Randy Weston's Spirit of Life Orchestra has been one of the best jazz bands of the '90s, and one of the ensemble's strengths has been the reed playing of Talib Kibwe. Kibwe has now changed his West Indian name to the more easily digested stage moniker T.K. Blue and released his second solo album, "Another Blue." Unchanged are the lyrical phrasing and seductive tone Kibwe gets from his alto sax, soprano sax and flute.
Like his mentor Weston, Kibwe cross-fertilizes jazz with borrowings from African, Arabic and Caribbean music. This is especially obvious in the kalimba-keyed melody of "Crossings," in the Islamic motifs of the Pharoah Sanders-like hymn, "Evening Prayer," and in the calypso-flavored flute part on "Pileau." But Kibwe also betrays a sure grasp of the American jazz tradition in his tributes to Wayne Shorter, Bud Powell, Dizzy Gillespie and Miles Davis.

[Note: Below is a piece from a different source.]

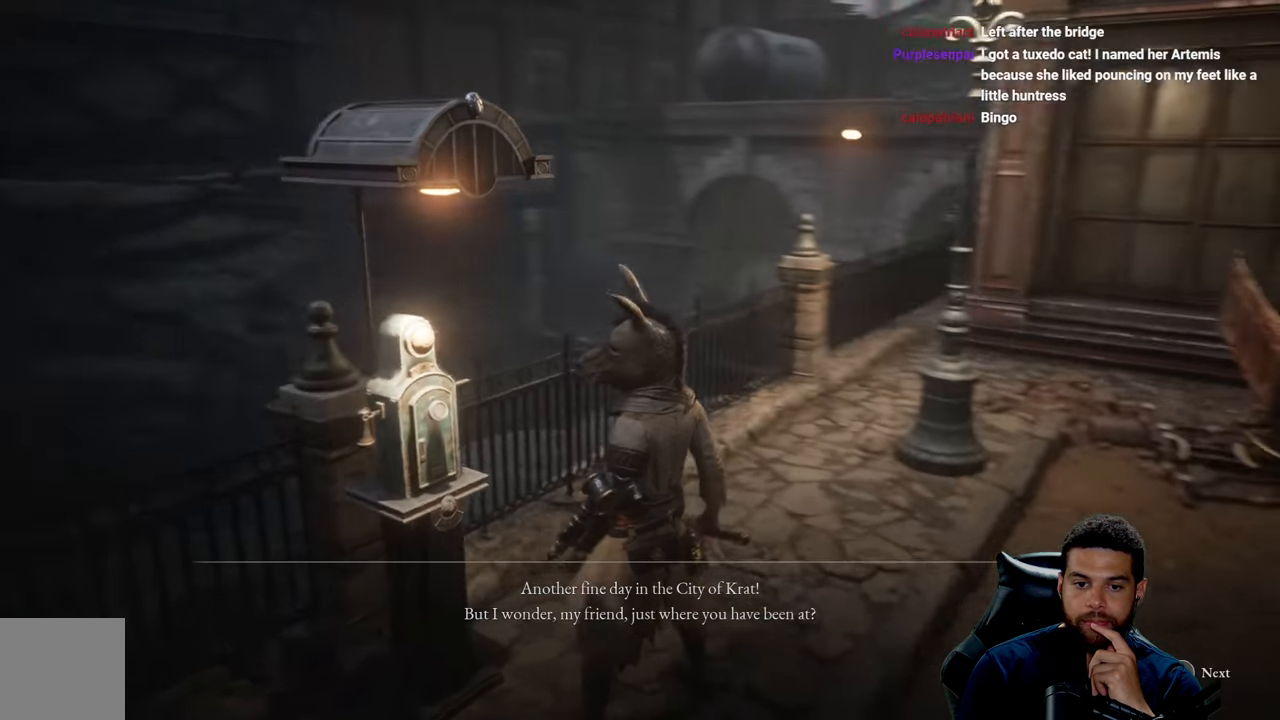
{"buttons": [], "left_stick": "center", "right_stick": "center", "events": [[266, "right_stick", "center"]]}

Kibwe works in several different settings on "Another Blue" -- an unaccompanied duet with Weston, a sextet of up-and-coming youngsters like himself, and an all-star quintet featuring trumpeter Eddie Henderson and pianist James Weidman. In every context, Kibwe asserts himself as one of the brightest talents in jazz today.
Appearing Friday and Saturday at Baltimore's New Haven Lounge and Monday at Blues Alley.